12. Do you believe in dragons, unicorns, or talking donkeys? If not, you haven't read Numbers, 2 Peter, or Job.
13. Do you have a Christmas tree? If so, you haven't read Jeremiah 10:2-8, which states" Thus saith the Lord, Learn not the way of the heathen, and be not dismayed at the signs of heaven; for the heathen are dismayed at them. For the customs of the people are vain: for one cutteth a tree out of the forest, the work of the hands of the workman, with the axe. They deck it with silver and with gold; they fasten it with nails and with hammers, that it move not.... They are altogether brutish and foolish."
These questions are not intended to ridicule believers, but to point out the fact that absolutely none of the self-righteous Christians who want to score the Republican nomination adhere to their faith by the letter. And this is probably a good thing, since these are people that, save for Ron Paul, do not believe in any separation of church and state. Asking Michele Bachmann, a self-described Evangelical whether or not she's submissive is an absolutely fair question because she brings her private beliefs into the public spectre so often; in that vein, it would be completely acceptable to ask any other Republican hopeful any of the above.
I thoroughly encourage you to think about exactly what your politicians bring to the table. Do they have sound ideas about how to better the lives of others or demand that hundreds of millions of very different people have their rights restricted or removed because of their belief in the superiority of words written by some of the most proudly brutal men in human history? Political ideals and religious practice are and must remain sovereign in order for nations to become and remain free. Perhaps, Republicans would understand the necessary segregation between church and state if they actually researched the woman whose words mean so much to them. Ayn Rand was the selfish, free-market heroine, but she was also pro-choice and very staunchly atheist. She also was an immigrant.

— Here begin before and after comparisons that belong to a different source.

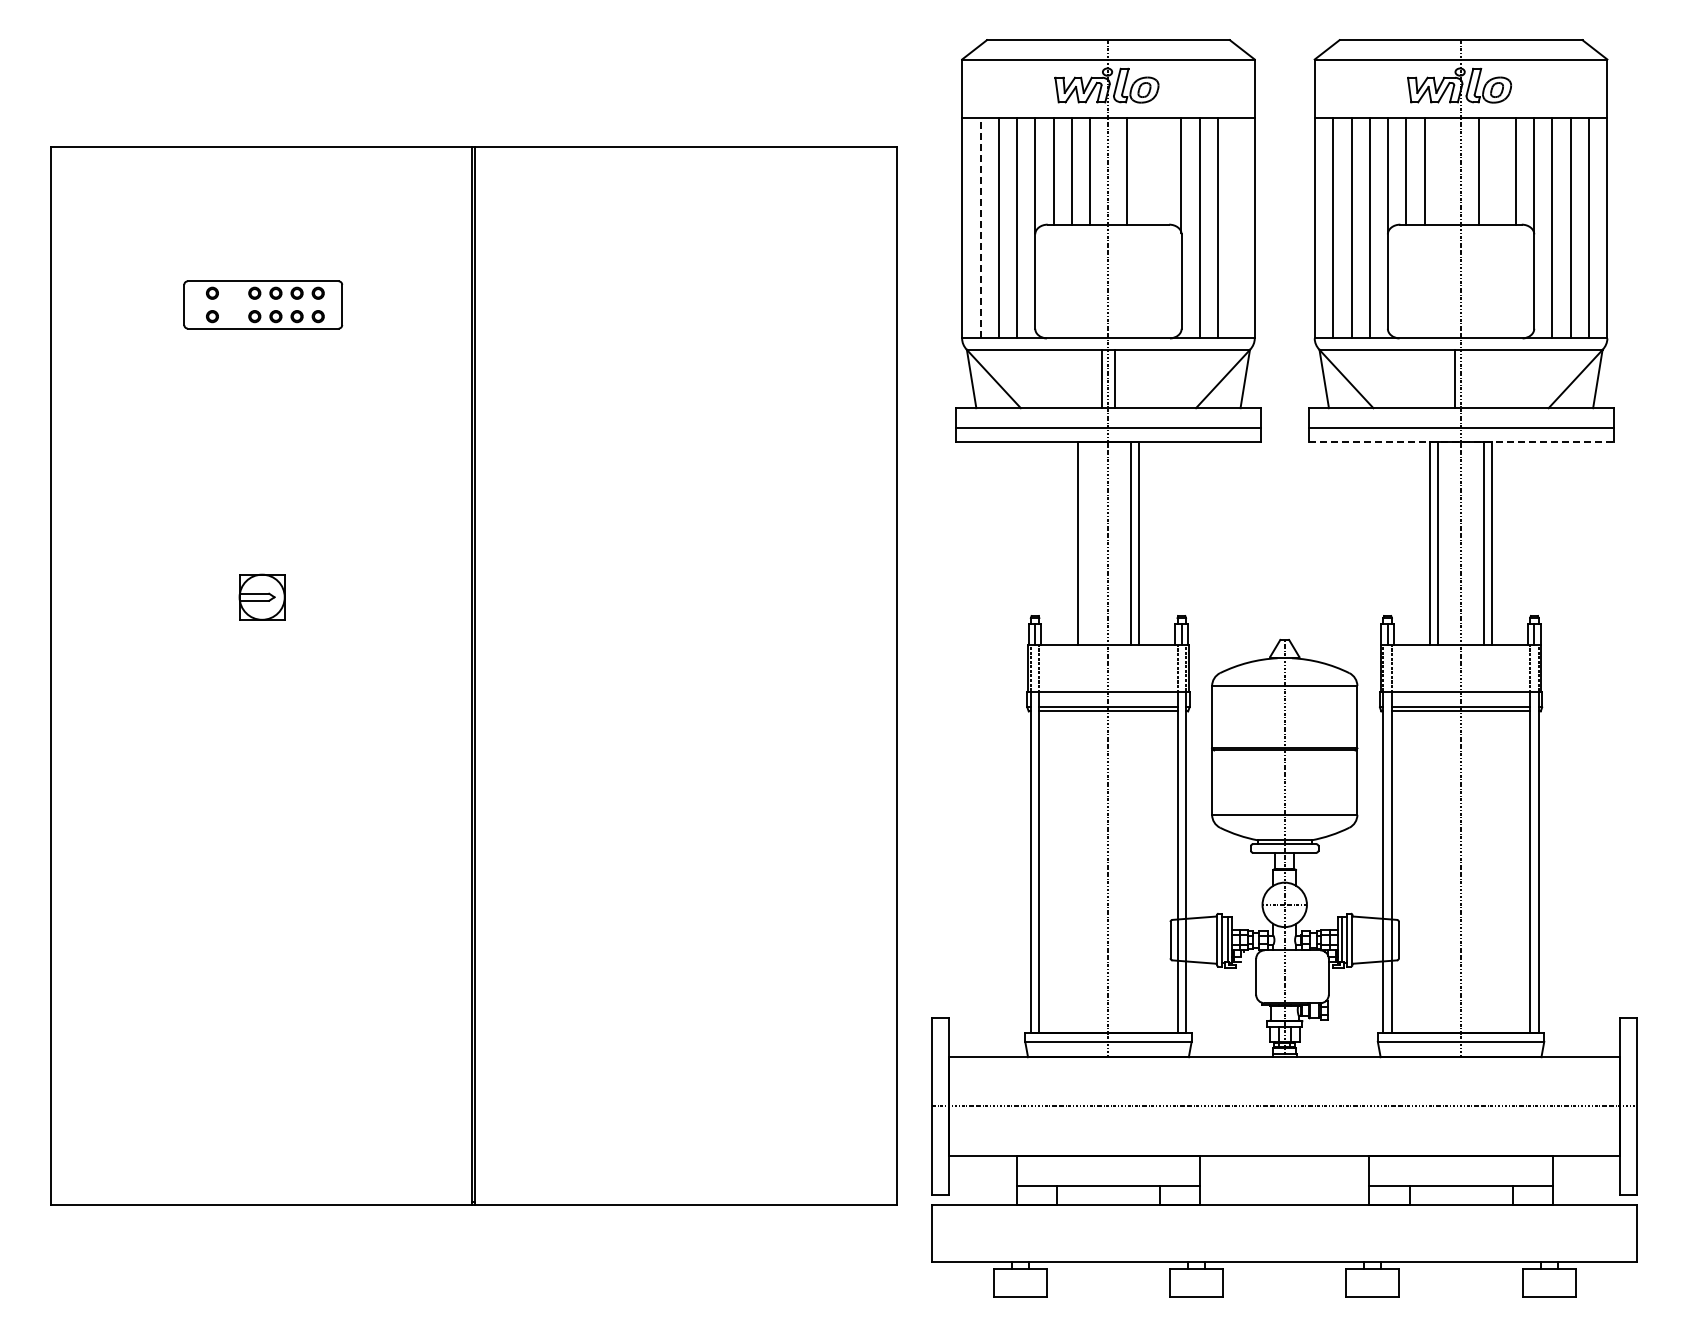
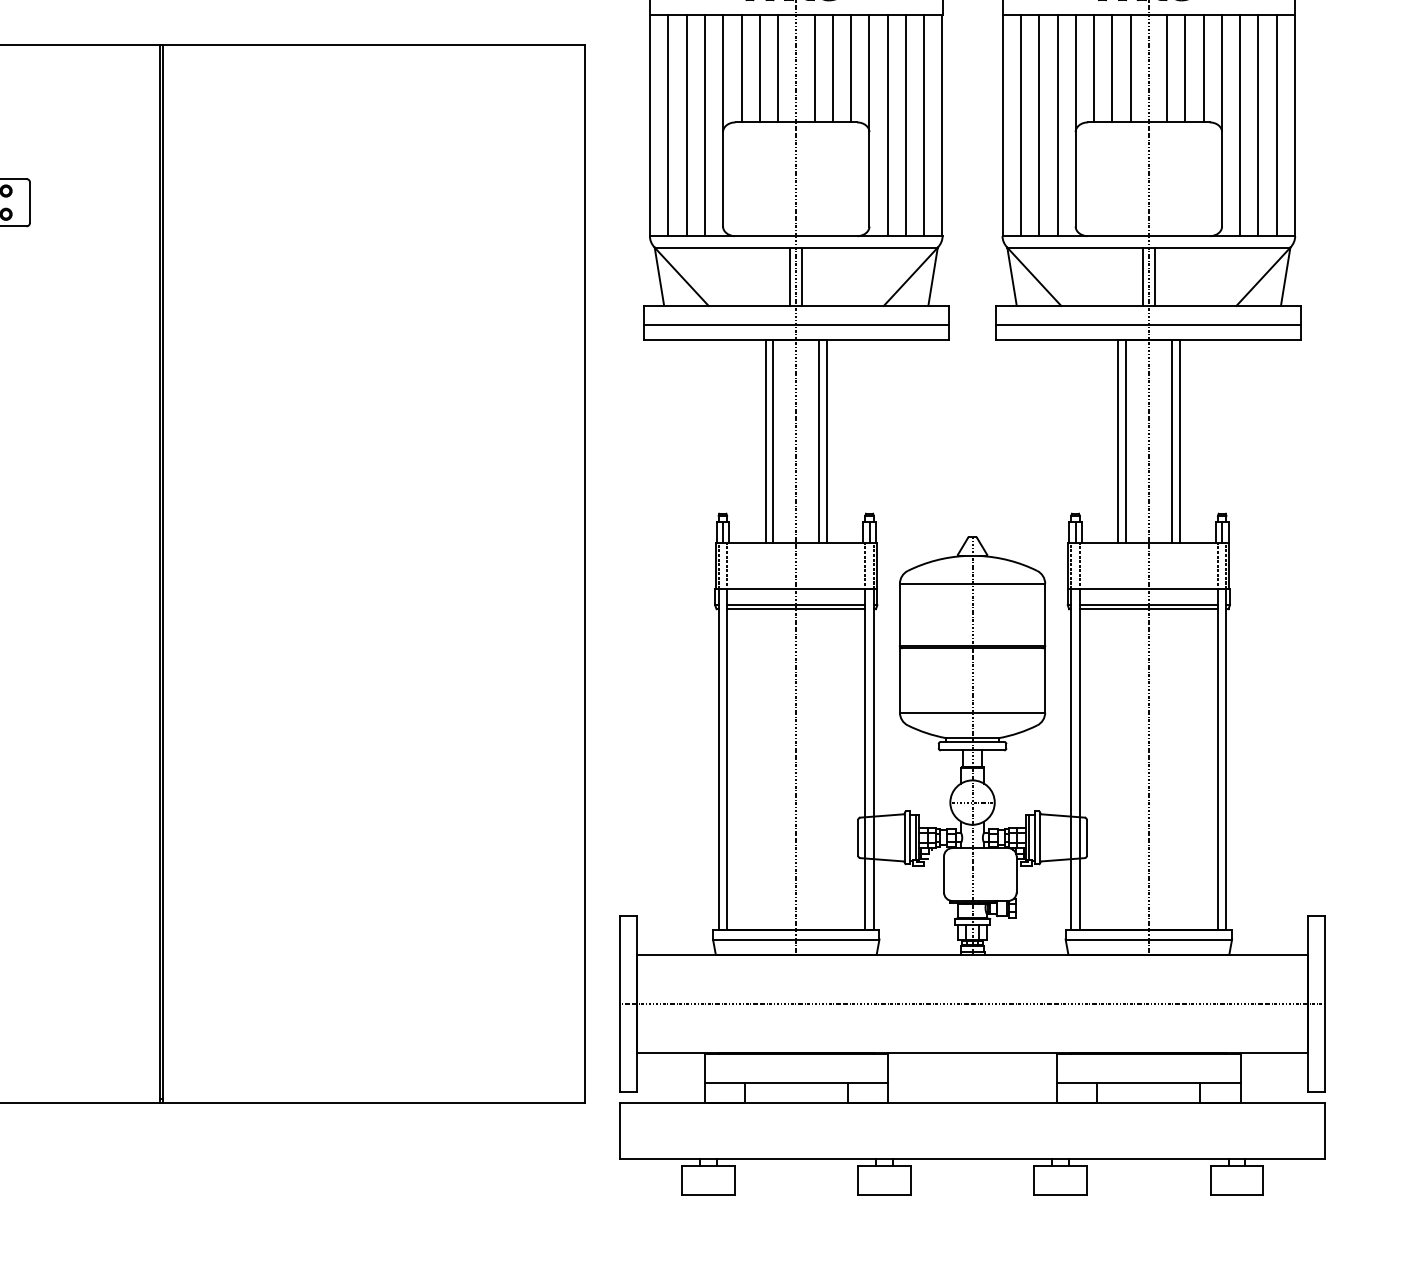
line: (1144, 170) -> (832, 68), added
line: (1163, 170) -> (851, 68), added
line: (1442, 170) -> (1130, 68), added
line: (1497, 170) -> (1185, 68), added
line: (980, 227) -> (668, 125), dashed -> solid
line: (1236, 227) -> (924, 125), added
line: (1467, 378) -> (1155, 276), added
line: (1461, 442) -> (1149, 340), dashed -> solid
line: (1085, 543) -> (773, 441), added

What I have done here is what folks like Michele Bachmann and Rick Santorum don't want you to do, and that's think. One question generally follows another- not only in a political debate, but in life itself. It's when we stop asking questions and making decisions based on fact and instead settle for appeals to judgmentalism force-fed by those who care naught about us that we become partners in the loss of liberty.